- Born: 29 June 1939 (age 87) Qazvin, Iran
- Education: Faculty of Fine Arts, University of Tehran
- Known for: Calligraphy, painting and graphic design
- Movement: Iranian calligraphic painting

= Mohammad Ehsai =

Iranian calligrapher, painter and graphic designer

Seyed Mohammad Ehsai (سیدمحمد احصایی; born 29 June 1939) is an Iranian calligrapher, painter, graphic designer and university tutor. He is regarded as one of the pioneers of modern Iranian calligraphic painting, commonly known in Persian as naqqashi-khatt, in which Persian and Arabic letterforms are treated as visual and abstract elements.

==Life and career==

Ehsai was born in Qazvin and moved with his family to Tehran at the age of six. He developed an early interest in Persian calligraphy and later studied with the calligrapher Gholam Hossein Amirkhani. Before entering university, he taught literature and calligraphy in Tehran schools and worked as a calligrapher and graphic designer for the Iranian Red Lion and Sun Society and the national textbook organisation.

He studied painting and graphic design at the Faculty of Fine Arts of the University of Tehran.
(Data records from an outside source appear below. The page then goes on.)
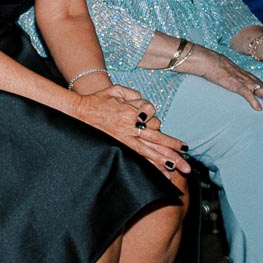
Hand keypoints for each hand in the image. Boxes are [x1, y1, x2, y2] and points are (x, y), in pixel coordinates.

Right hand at [73, 84, 189, 178]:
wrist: (77, 111)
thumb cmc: (95, 100)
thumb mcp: (114, 90)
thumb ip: (131, 94)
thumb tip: (142, 101)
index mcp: (130, 111)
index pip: (151, 115)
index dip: (153, 116)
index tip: (149, 118)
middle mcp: (130, 126)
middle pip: (156, 138)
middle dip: (172, 147)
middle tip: (186, 154)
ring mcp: (123, 138)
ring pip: (149, 151)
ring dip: (164, 159)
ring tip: (176, 167)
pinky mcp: (117, 146)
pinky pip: (136, 157)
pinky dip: (148, 164)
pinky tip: (157, 172)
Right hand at [182, 43, 262, 116]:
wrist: (212, 62)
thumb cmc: (223, 72)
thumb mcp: (238, 81)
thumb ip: (247, 89)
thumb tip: (254, 101)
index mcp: (255, 81)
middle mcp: (254, 82)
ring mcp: (246, 83)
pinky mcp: (236, 84)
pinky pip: (247, 93)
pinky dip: (253, 101)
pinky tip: (258, 109)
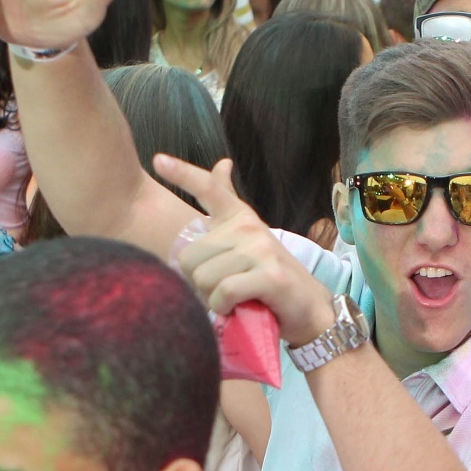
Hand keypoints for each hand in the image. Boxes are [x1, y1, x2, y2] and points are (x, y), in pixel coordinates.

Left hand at [152, 155, 335, 345]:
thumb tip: (223, 163)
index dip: (181, 173)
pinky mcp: (269, 275)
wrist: (311, 309)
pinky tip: (238, 309)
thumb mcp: (249, 240)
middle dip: (198, 284)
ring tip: (234, 301)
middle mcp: (248, 228)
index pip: (209, 188)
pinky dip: (224, 307)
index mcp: (240, 217)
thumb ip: (230, 209)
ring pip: (204, 278)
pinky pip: (224, 292)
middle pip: (189, 258)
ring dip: (212, 299)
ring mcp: (260, 249)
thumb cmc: (271, 279)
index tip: (158, 160)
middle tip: (223, 291)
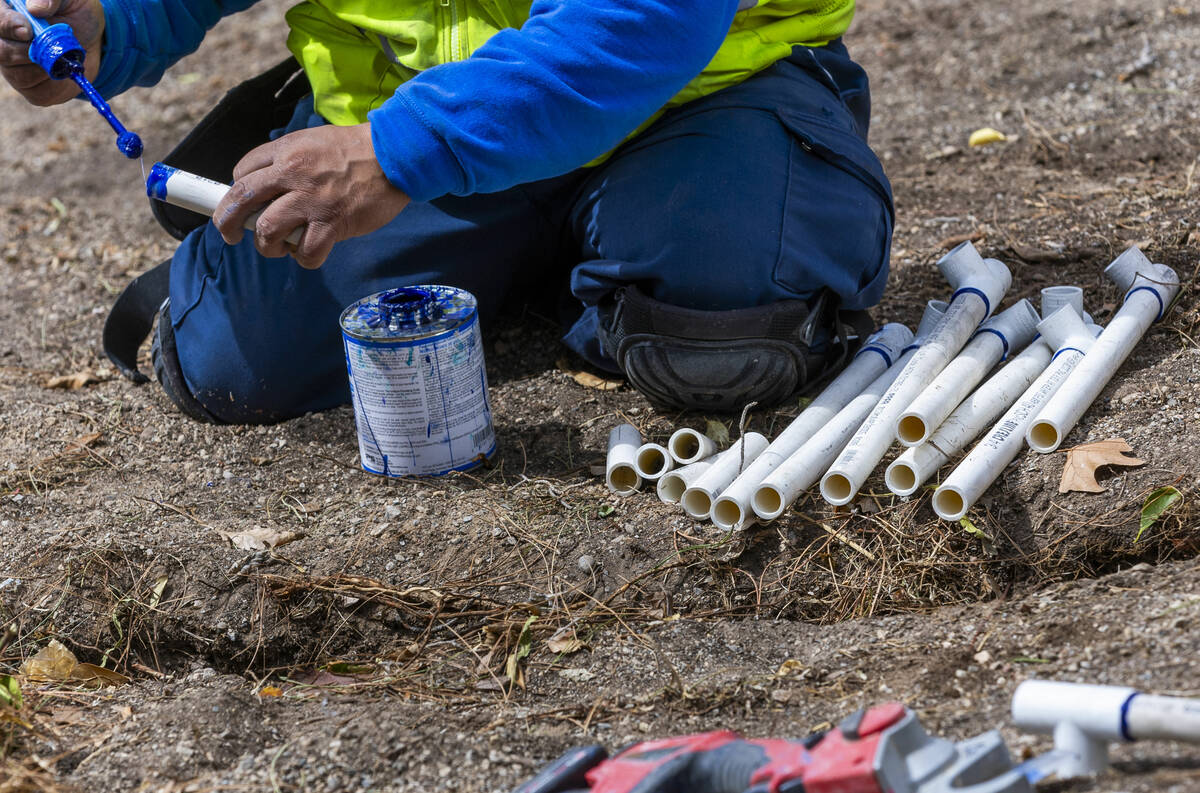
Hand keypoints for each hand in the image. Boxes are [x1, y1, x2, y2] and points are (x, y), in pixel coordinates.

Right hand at [0, 0, 103, 105]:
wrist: (90, 40)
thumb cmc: (73, 12)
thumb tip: (35, 9)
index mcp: (7, 13)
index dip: (9, 26)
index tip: (27, 30)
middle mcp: (2, 40)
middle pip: (1, 51)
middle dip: (29, 50)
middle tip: (52, 46)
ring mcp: (11, 65)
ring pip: (18, 74)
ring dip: (46, 67)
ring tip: (62, 55)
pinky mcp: (28, 87)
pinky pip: (36, 91)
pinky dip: (55, 83)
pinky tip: (63, 70)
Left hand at [213, 124, 410, 268]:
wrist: (396, 155)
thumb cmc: (359, 150)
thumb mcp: (316, 141)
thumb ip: (292, 160)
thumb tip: (274, 186)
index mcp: (287, 150)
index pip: (243, 172)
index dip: (236, 193)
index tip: (242, 205)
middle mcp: (292, 173)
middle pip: (241, 200)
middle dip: (226, 222)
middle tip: (230, 235)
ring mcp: (311, 200)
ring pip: (267, 231)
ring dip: (267, 246)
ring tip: (277, 248)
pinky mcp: (333, 223)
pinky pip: (306, 252)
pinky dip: (304, 258)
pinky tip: (309, 253)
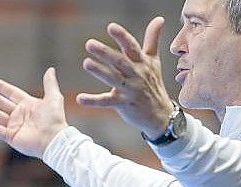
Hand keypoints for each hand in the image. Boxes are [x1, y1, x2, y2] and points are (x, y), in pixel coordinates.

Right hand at [0, 68, 67, 158]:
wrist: (54, 139)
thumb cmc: (55, 120)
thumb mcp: (53, 97)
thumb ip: (50, 84)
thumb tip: (51, 69)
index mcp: (29, 105)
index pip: (12, 94)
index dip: (1, 87)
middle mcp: (20, 115)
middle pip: (0, 103)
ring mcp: (14, 126)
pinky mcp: (11, 137)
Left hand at [77, 17, 174, 138]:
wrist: (160, 115)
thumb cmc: (154, 84)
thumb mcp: (154, 61)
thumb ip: (152, 39)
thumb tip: (159, 18)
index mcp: (141, 63)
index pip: (132, 47)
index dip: (122, 37)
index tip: (111, 27)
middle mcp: (136, 75)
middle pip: (120, 62)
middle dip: (106, 53)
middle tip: (89, 44)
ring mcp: (130, 90)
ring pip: (113, 79)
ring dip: (100, 72)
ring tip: (86, 63)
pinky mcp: (123, 104)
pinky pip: (107, 102)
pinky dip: (93, 101)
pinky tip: (80, 98)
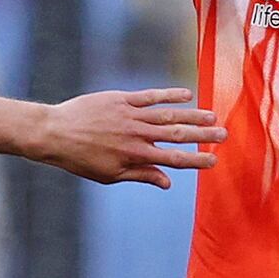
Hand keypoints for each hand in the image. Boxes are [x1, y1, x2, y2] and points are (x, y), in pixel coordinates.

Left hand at [26, 87, 219, 183]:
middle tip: (224, 135)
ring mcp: (130, 115)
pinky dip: (169, 95)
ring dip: (192, 115)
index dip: (196, 160)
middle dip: (203, 135)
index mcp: (136, 155)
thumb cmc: (80, 158)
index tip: (214, 160)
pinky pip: (150, 96)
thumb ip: (141, 175)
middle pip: (177, 135)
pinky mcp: (121, 99)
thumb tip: (167, 182)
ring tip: (212, 115)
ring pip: (168, 115)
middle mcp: (137, 134)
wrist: (54, 133)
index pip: (173, 159)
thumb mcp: (109, 175)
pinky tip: (186, 95)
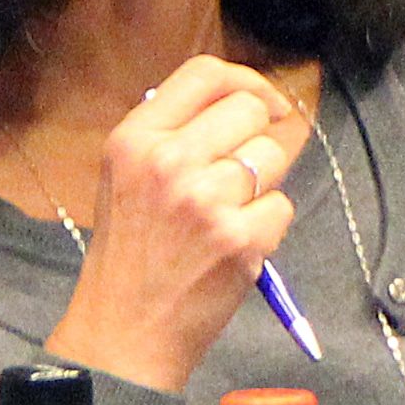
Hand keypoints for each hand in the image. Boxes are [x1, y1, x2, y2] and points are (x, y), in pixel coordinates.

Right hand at [42, 56, 309, 392]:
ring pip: (272, 158)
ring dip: (261, 187)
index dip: (246, 81)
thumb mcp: (126, 177)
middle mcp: (168, 160)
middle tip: (236, 175)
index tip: (263, 104)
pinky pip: (282, 207)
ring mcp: (206, 199)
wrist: (123, 331)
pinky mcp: (240, 238)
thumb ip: (172, 135)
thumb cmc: (129, 254)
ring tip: (225, 216)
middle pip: (251, 110)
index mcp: (134, 139)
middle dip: (257, 138)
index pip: (205, 73)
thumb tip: (240, 100)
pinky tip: (234, 246)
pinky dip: (267, 227)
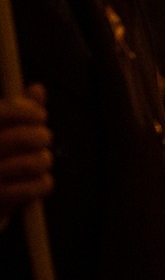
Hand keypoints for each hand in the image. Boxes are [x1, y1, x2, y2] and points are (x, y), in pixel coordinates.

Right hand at [0, 86, 53, 220]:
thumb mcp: (0, 133)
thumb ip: (16, 111)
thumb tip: (38, 89)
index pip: (2, 115)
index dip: (24, 111)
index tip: (40, 115)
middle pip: (21, 139)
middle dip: (40, 136)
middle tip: (44, 138)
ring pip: (31, 164)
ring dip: (43, 160)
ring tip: (42, 159)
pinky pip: (33, 189)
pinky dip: (43, 183)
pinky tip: (41, 180)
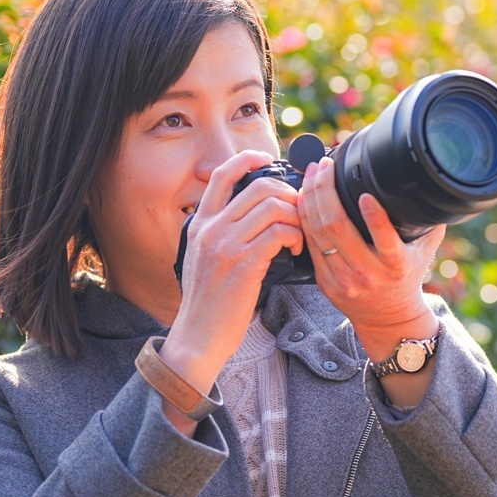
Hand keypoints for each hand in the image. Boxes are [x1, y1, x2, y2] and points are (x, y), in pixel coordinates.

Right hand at [158, 150, 301, 424]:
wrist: (198, 337)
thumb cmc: (208, 303)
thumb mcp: (203, 259)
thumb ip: (220, 234)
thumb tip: (250, 215)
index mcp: (200, 223)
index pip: (222, 174)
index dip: (249, 159)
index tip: (269, 161)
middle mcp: (210, 228)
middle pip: (259, 186)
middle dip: (288, 194)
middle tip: (297, 211)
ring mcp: (226, 245)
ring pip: (273, 206)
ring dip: (296, 217)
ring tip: (298, 234)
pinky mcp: (244, 264)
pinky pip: (279, 232)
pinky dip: (294, 236)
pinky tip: (295, 248)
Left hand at [299, 158, 442, 406]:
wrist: (388, 319)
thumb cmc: (406, 277)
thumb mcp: (424, 252)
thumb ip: (429, 222)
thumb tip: (435, 189)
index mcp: (395, 265)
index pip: (384, 239)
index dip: (373, 216)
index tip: (365, 193)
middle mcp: (368, 273)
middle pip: (337, 227)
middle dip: (326, 191)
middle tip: (323, 166)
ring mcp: (343, 279)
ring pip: (318, 233)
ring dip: (311, 199)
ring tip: (311, 174)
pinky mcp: (325, 282)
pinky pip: (310, 244)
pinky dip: (304, 218)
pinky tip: (303, 199)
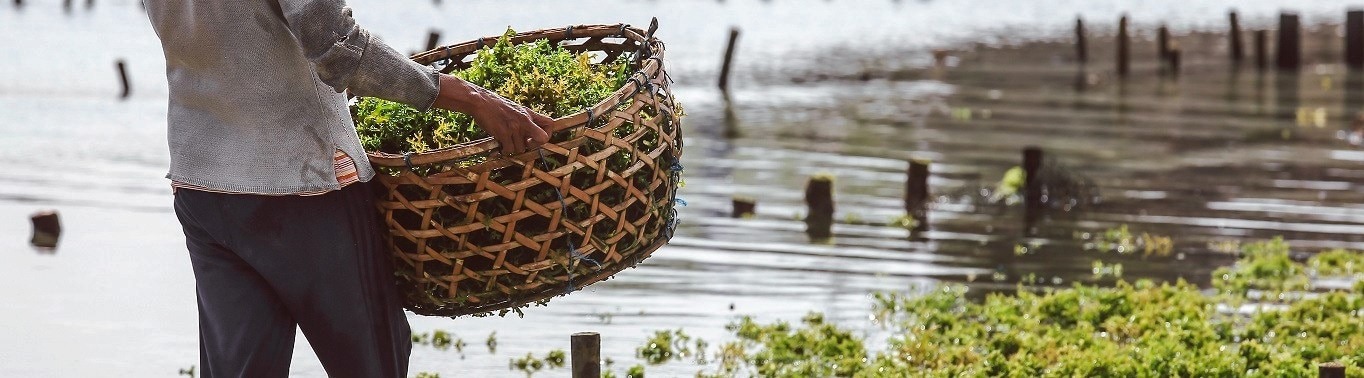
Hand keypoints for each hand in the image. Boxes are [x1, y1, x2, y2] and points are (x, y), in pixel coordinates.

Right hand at [430, 74, 552, 153]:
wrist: (480, 101)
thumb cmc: (496, 106)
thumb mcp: (515, 109)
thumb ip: (525, 120)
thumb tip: (531, 135)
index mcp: (528, 113)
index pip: (550, 124)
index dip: (547, 134)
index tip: (537, 138)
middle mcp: (524, 120)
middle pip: (541, 140)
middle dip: (533, 146)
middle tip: (523, 143)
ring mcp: (515, 127)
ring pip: (521, 149)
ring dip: (513, 148)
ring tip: (505, 139)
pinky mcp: (504, 133)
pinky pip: (509, 150)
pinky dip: (504, 150)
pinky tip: (499, 143)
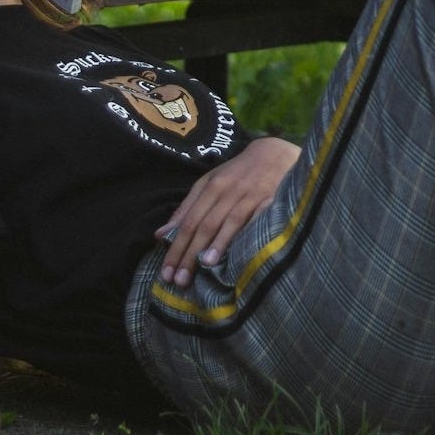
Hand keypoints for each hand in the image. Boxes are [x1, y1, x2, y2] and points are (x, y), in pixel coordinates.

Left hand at [155, 137, 299, 287]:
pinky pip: (257, 219)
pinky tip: (242, 252)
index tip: (166, 273)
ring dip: (216, 244)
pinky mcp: (271, 200)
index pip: (188, 222)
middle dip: (190, 253)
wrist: (274, 153)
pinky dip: (248, 234)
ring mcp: (250, 196)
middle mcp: (228, 191)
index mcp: (210, 187)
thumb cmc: (237, 173)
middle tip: (179, 281)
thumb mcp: (208, 183)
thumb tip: (160, 235)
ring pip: (229, 222)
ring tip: (204, 267)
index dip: (176, 247)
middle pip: (205, 225)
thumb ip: (186, 208)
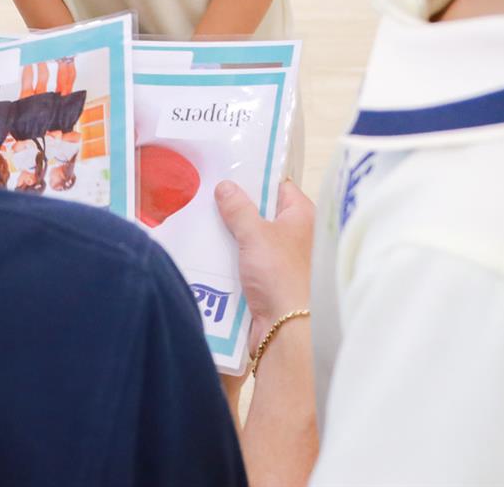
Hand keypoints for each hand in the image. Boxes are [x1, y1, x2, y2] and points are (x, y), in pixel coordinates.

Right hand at [216, 179, 313, 352]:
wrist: (286, 329)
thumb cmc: (280, 275)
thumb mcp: (255, 234)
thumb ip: (238, 208)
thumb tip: (225, 186)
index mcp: (302, 216)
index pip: (279, 187)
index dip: (255, 180)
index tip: (228, 174)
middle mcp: (297, 235)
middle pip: (263, 214)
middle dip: (237, 210)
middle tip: (208, 198)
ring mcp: (283, 259)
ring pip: (252, 239)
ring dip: (231, 236)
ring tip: (201, 222)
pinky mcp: (269, 281)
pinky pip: (247, 262)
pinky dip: (232, 259)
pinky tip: (208, 252)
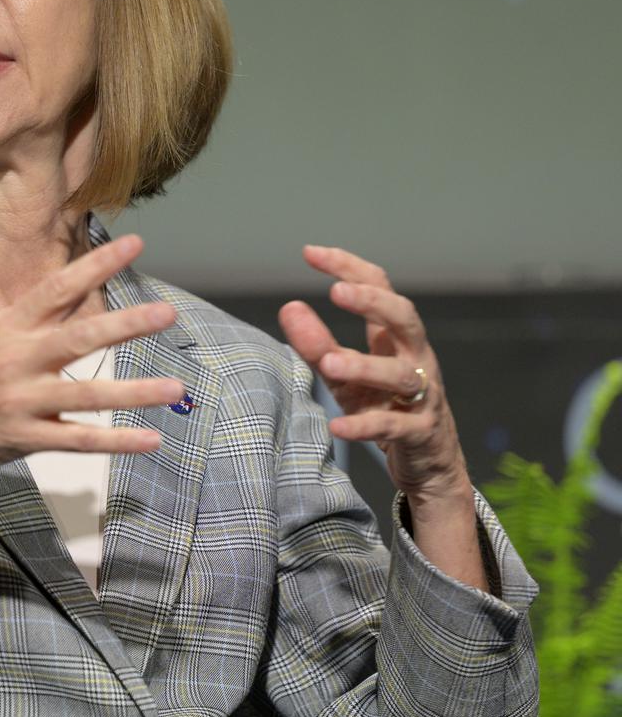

He later joined its academic staff and introduced courses examining the graphic and visual qualities of calligraphy. He also taught at other Iranian art institutions.

==Work==

Ehsai's work combines the discipline of traditional Persian and Islamic calligraphy with the compositional principles of modern painting and graphic design. His paintings often enlarge, repeat or interlace letters until their linguistic meaning becomes secondary to rhythm, colour and form.

His non-traditional works have commonly been divided into two principal groups: his calligraphic paintings and the series known as the Eternal Alphabet. In these works, individual words and letters are transformed into monumental abstract structures, frequently painted in bright colours against dark backgrounds.

Ehsai has also produced traditional calligraphy in scripts including Nastaʿlīq, shekasteh nastaʿlīq, thuluth and muhaqqaq. His major calligraphic projects include manuscripts of the Divan of Hafez and the Quran.

His work is represented in the collection of the British Museum and in several Iranian public collections.